Lagi. Mahesa hanya mengangguk. Nyatanya tak lagi ada takut yang ia rasakan. Rasa takutnya sudah sirna. Tertinggal saat Pramudia pergi meninggalkannya. Mahesa merasa tidak ada hal yang harus ia takuti lagi di dunia.

Murni akhirnya memutuskan keluar kamar bersama Danang, meminta Bian untuk masuk. Mereka sengaja memberikan kesempatan agar Bian dan Mahesa dapat berbicara dari hati ke hati. Ia dan suami akan mengurus administrasi dan keperluan berkas untuk kepulangan Mahesa. Dokter memang sudah mengizinkan Mahesa pulang. Kondisinya sudah cukup baik. Mahesa hanya tinggal berobat jalan sembari melakukan prosedur pengobatannya.

"Mau ngapain?"

Mahesa berniat menggoda Bian yang masuk dengan raut kesal. Anak itu membuka pintu lemari pakaian dengan kasar. Mengeluarkan tas dengan sedikit bantingan. Memasukan baju-bajunya yang dua hari ini dipakai Mahesa.

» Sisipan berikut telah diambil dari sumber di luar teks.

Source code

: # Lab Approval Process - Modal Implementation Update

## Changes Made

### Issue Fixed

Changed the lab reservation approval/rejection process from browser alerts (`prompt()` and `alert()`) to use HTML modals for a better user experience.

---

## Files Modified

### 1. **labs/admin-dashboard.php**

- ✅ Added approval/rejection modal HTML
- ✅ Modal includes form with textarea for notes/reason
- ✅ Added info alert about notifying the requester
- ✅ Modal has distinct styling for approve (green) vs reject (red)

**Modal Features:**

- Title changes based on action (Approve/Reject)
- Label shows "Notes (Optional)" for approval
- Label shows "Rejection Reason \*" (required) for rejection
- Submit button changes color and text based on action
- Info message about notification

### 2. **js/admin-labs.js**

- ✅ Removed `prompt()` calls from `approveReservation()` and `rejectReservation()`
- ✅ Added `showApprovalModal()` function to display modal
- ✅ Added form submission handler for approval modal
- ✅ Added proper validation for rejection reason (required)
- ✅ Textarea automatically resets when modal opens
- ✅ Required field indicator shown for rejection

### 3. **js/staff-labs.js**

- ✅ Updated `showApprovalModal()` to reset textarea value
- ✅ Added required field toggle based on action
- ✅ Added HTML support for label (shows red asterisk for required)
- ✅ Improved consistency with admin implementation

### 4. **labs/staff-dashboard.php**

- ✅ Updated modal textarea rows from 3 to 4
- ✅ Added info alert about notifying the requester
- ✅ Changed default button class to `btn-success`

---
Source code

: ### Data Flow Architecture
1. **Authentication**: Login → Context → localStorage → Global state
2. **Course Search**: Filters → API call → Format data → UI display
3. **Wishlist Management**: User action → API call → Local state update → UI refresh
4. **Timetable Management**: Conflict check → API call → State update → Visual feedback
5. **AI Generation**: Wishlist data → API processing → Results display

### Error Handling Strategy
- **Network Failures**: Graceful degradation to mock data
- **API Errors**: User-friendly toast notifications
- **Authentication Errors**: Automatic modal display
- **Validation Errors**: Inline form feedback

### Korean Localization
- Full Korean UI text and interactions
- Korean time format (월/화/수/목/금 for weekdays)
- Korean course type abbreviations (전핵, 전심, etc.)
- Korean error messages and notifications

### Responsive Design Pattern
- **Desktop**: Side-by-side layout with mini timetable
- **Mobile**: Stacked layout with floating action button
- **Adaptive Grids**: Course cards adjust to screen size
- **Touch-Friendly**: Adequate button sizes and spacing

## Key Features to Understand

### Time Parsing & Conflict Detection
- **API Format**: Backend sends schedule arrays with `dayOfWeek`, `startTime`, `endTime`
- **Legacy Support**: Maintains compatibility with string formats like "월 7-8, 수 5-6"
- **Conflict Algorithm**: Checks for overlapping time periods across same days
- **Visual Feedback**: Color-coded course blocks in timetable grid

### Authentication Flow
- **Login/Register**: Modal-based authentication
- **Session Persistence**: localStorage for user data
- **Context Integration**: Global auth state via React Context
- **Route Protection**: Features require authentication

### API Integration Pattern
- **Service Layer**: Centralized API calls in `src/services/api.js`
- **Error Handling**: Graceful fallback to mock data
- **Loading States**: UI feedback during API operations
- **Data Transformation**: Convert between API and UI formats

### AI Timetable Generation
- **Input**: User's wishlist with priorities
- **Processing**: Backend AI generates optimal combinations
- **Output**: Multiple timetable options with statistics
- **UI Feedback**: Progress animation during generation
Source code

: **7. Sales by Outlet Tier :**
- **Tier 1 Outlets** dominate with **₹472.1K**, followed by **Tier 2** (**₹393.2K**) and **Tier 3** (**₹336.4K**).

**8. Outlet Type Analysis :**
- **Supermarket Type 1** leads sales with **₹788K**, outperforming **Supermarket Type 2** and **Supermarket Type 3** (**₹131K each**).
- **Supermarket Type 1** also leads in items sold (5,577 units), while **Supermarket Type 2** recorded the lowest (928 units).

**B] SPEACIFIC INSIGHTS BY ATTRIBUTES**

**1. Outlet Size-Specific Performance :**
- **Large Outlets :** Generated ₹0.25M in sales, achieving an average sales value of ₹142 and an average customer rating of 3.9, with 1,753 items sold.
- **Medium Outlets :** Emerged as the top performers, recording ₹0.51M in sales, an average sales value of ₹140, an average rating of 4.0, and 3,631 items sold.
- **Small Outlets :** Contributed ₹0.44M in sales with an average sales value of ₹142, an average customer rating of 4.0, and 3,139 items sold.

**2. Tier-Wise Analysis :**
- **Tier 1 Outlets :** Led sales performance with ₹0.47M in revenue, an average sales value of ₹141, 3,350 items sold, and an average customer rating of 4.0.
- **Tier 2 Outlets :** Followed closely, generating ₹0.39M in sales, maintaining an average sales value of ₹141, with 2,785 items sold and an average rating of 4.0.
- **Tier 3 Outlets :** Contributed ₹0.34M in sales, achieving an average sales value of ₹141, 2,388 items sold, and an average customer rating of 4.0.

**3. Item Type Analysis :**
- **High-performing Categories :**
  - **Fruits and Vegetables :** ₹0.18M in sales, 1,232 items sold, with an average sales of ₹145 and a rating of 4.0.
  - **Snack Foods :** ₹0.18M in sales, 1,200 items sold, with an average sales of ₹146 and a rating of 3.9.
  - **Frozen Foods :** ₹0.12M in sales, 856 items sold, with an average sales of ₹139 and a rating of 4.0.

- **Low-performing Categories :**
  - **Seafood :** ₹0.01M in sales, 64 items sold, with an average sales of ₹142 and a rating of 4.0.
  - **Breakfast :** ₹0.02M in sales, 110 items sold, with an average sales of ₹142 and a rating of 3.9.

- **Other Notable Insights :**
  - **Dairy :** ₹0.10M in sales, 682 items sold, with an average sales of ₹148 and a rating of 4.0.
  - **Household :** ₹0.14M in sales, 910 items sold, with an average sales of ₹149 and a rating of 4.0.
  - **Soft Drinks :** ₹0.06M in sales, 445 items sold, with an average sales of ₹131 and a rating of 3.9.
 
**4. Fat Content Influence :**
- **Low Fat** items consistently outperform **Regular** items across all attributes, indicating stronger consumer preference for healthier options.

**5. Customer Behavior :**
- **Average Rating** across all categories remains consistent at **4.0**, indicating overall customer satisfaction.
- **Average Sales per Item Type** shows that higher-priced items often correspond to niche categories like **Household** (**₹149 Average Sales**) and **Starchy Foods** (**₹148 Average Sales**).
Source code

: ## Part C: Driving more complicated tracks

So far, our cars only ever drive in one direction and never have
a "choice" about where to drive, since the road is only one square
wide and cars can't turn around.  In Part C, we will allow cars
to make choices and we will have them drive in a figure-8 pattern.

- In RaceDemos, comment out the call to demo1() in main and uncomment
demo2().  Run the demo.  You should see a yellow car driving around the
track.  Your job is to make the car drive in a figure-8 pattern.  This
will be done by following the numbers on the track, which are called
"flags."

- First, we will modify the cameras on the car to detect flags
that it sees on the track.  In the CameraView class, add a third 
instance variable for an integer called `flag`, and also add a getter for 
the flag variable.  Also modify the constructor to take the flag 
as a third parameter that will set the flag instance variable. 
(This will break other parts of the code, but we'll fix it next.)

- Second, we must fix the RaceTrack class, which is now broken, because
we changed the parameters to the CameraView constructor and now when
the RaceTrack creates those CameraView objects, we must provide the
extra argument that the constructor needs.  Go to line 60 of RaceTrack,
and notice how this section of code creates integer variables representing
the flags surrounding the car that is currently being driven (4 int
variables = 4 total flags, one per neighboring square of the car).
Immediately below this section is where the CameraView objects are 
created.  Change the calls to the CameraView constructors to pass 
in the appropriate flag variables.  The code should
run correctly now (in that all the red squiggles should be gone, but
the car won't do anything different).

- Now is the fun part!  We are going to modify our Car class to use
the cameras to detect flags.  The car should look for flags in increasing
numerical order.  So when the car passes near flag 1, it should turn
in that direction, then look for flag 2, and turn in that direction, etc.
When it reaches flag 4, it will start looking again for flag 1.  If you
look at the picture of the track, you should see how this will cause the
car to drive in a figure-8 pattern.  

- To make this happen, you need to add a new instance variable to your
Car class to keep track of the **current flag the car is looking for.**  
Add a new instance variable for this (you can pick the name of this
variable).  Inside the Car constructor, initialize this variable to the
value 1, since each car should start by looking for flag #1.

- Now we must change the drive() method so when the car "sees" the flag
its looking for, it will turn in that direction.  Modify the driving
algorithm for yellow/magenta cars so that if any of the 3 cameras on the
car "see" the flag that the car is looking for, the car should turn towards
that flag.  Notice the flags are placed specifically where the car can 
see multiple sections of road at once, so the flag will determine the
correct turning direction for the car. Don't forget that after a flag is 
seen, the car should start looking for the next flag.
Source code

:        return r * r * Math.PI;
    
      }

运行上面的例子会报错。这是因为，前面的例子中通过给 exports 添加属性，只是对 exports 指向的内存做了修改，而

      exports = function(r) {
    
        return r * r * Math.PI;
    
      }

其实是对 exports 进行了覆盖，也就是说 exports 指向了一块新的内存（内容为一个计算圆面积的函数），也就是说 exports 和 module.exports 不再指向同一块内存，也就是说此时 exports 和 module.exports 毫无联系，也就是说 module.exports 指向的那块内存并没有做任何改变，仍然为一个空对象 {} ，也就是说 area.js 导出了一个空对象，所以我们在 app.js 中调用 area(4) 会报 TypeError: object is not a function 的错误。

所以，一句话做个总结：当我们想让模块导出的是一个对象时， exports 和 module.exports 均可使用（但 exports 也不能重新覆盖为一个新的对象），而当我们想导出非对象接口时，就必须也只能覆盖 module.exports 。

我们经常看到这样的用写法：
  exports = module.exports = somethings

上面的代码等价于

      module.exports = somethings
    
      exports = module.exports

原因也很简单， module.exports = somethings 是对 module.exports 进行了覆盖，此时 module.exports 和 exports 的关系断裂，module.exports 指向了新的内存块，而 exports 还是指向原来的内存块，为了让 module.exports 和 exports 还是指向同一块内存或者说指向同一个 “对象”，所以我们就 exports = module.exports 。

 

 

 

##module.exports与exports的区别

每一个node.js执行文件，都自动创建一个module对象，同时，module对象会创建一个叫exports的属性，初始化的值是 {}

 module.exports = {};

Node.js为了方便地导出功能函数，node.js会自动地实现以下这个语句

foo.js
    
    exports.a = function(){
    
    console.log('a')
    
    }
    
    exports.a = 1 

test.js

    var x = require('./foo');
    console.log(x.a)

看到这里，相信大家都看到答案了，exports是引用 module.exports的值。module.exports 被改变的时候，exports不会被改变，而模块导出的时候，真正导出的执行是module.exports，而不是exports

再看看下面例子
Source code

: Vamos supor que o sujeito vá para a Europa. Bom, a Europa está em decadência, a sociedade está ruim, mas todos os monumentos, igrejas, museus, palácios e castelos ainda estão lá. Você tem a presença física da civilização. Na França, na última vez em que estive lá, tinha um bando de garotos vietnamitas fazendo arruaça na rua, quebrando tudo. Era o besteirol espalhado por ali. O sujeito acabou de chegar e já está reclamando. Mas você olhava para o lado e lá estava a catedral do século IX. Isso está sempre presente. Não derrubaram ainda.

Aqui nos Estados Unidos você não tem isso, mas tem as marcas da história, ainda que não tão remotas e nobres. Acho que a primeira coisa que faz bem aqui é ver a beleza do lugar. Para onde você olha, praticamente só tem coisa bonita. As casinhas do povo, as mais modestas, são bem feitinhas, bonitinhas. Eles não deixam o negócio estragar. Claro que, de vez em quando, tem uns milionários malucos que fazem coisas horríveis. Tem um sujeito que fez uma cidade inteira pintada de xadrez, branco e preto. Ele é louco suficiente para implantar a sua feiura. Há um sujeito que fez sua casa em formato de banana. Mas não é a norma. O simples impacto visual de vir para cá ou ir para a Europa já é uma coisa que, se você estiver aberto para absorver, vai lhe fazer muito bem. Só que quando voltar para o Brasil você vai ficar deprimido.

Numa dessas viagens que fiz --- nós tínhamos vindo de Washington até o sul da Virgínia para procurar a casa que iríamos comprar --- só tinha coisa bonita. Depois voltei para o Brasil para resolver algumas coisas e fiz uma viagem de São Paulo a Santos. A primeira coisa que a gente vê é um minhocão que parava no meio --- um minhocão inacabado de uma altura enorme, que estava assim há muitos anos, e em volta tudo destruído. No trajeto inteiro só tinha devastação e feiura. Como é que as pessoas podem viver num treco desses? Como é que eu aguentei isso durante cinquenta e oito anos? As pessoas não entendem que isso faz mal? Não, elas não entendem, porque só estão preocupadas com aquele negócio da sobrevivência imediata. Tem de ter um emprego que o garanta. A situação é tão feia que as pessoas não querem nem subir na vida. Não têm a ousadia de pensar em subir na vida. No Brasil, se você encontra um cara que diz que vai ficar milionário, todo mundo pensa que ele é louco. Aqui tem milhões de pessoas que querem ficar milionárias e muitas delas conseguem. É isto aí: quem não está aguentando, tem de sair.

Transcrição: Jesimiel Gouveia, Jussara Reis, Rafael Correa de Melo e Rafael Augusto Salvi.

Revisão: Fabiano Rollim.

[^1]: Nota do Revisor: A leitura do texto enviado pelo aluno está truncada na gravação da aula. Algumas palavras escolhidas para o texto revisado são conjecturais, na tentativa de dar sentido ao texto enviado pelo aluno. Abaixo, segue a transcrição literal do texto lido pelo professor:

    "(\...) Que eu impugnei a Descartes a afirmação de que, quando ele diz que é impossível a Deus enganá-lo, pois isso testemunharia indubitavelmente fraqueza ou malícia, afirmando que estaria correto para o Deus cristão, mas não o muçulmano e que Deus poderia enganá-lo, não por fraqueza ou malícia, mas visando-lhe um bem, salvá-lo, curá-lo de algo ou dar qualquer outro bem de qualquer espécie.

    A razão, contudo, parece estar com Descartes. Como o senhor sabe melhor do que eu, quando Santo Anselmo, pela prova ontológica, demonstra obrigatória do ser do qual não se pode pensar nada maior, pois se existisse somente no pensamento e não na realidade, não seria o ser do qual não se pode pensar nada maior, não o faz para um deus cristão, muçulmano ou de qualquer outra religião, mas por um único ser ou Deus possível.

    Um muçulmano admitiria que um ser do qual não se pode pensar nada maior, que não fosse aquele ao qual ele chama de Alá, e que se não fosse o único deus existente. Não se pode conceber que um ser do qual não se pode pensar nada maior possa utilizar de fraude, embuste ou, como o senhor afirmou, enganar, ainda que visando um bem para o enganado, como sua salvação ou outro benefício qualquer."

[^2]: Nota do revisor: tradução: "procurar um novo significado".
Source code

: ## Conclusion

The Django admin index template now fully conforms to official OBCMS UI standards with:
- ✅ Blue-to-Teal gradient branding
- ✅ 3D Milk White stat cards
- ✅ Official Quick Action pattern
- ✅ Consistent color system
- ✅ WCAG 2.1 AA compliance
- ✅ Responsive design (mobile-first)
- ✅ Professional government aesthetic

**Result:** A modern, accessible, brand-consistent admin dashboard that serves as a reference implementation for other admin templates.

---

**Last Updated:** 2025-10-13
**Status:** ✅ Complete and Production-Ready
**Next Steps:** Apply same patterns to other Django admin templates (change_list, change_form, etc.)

"Mau pulang kan lo? Nih gue beresin biar puas!" sungutnya.

Mahesa tertawa kecil melihat tingkah sahabatnya. Entah, sejak ia dirawat, Bian semakin mudah terpancing emosinya. Tidak sabaran dan cepat marah.

"Ikhlas nggak? Kalau nggak gue bisa kok beresin sendiri."

"Diem aja lah. Nggak usah banyak bacot."

"Mana ada orang sakit dikatain begitu. Kalau umi tau, mulut lo bisa dikaretin."